No the cyclist on the far end.  :Thumbsup:

----------


## veitnamcam

> No the cyclist on the far end.


They are a dime a dozen....a blonde Thar on the other hand is something special!

----------


## 300CALMAN

> No the cyclist on the far end.


Been hunting Mission Bay???

 :Wtfsmilie:

----------


## dannyb

> They are a dime a dozen....a blonde Thar on the other hand is something special!


Too right the blond tahr I picked up for like $50 @ a flee market it's a nanny but couldn't leave it there, one day I'll shoot my own tahr for the wall.

----------


## Sideshow

I’d want my money back..... :Omg: our was the head skin buggered  :XD:

----------


## Moa Hunter

There is a small population of white / blond wild Tahr behind Tekapo and one or three can be seen from the road on the Rooney Group game farm up the Rangitata.
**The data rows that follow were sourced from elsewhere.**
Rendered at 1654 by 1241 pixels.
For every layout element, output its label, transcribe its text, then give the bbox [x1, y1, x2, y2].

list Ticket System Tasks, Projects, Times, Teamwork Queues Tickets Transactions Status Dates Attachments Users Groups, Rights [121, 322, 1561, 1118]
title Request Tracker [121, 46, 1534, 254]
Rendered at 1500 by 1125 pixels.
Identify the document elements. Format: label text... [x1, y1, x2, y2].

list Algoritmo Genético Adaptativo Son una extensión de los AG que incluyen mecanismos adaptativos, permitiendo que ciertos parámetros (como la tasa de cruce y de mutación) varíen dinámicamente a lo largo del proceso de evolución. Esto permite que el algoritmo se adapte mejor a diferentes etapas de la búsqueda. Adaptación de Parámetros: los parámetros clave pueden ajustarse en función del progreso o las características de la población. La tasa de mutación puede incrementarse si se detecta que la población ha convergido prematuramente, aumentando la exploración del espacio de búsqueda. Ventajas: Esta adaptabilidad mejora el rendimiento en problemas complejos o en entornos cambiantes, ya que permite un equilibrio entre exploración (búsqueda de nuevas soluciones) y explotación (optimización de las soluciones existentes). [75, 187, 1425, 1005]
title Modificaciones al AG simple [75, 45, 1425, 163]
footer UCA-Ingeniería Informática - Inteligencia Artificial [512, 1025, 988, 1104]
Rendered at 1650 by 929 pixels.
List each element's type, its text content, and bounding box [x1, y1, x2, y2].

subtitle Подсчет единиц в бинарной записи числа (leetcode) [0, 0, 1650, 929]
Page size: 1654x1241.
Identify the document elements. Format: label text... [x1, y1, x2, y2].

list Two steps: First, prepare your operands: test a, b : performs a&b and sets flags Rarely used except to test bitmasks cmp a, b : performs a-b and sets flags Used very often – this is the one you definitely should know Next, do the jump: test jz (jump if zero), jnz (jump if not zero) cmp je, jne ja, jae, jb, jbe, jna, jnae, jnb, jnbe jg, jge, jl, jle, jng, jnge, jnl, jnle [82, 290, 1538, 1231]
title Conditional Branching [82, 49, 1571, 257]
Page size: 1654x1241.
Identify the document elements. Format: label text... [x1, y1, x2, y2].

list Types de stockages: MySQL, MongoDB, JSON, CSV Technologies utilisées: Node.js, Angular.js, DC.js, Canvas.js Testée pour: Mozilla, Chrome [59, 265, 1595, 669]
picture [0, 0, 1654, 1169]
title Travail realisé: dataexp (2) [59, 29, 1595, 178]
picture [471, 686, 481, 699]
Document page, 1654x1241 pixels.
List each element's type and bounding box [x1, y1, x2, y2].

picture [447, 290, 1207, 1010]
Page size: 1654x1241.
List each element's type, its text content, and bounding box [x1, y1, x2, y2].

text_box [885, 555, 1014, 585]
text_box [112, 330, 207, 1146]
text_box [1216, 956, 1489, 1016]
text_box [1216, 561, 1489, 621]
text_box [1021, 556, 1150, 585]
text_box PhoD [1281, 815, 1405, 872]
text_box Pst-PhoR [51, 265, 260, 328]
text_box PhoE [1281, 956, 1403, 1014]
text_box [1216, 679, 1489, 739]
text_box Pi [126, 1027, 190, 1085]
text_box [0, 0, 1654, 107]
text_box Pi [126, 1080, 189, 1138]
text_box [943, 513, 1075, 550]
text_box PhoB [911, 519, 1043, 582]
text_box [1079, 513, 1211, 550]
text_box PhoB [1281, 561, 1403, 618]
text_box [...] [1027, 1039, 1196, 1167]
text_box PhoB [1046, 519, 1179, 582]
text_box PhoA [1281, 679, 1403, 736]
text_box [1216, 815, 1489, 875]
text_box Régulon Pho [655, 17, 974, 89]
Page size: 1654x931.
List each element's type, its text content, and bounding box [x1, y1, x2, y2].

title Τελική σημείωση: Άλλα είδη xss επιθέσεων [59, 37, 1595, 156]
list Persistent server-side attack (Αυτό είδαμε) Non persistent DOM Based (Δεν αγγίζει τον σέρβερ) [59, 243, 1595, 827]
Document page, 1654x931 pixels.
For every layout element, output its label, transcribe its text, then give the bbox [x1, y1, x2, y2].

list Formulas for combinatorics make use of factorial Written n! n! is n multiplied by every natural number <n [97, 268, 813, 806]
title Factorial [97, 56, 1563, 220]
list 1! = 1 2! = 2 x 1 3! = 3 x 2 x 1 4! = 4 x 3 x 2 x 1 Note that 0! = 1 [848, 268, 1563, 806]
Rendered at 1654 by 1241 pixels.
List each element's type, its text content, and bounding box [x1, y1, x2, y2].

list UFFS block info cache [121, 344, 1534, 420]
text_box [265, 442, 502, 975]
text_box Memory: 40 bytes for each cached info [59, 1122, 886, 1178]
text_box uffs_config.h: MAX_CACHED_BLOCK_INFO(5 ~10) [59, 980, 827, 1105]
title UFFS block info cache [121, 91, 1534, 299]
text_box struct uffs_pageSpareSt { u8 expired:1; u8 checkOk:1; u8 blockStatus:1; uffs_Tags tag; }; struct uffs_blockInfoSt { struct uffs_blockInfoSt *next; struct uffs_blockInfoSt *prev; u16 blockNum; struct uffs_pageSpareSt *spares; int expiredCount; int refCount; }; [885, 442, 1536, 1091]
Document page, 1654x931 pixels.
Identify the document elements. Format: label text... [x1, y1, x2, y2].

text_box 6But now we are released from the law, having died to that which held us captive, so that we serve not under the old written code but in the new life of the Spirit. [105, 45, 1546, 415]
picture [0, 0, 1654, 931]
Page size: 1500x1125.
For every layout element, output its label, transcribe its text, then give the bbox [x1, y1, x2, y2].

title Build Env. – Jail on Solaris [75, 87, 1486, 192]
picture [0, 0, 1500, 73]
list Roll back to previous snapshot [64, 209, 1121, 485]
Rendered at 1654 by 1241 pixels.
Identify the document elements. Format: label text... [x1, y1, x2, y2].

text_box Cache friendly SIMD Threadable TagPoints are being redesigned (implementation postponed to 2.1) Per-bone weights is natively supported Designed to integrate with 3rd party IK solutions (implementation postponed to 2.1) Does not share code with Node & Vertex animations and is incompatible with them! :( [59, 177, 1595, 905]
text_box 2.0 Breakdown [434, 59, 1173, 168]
Very cool to have one Danny, without the guilt of shooting such a rarity. A helicopter shooter from Ashley has a white hare, White Chamois and I think it was also a white magpie, certainly some other white rarity

----------


## dannyb

> I’d want my money back.....our was the head skin buggered


Ugly head  :Grin:

----------


## chainsaw

yes, I prefer cyclist stuffed and mounted.

----------


## Max Headroom

> Pic says it all really
> Attachment 117112


Was the head not good enough to mount?

----------


## Boaraxa

> yes, I prefer cyclist stuffed and mounted.


Duuude you want to stuff & mount another dude , what next rainbow stamp of approval for the forum  :ORLY:

----------


## Max Headroom

> Duuude you want to stuff & mount another dude , what next rainbow stamp of approval for the forum


Easy bro, I don't think you got that quite right.....

----------


## Boaraxa

> Easy bro, I don't think you got that quite right.....


Oh don't be fooled by those shaved legs...

----------


## Max Headroom

> Oh don't be fooled by those shaved legs...


Now there's shaved legs?

----------


## aetchell

Looks like you bagged a trial runner. They make me sick with their legolas like agility when they Co. E bounding down the rocky river beds without faltering. And then they have the cheek to say 'hi' as I'm huffing and puffing and trying not to slip on the rocks.

Bastards. 

Sent from my ELE-L09 using Tapatalk

----------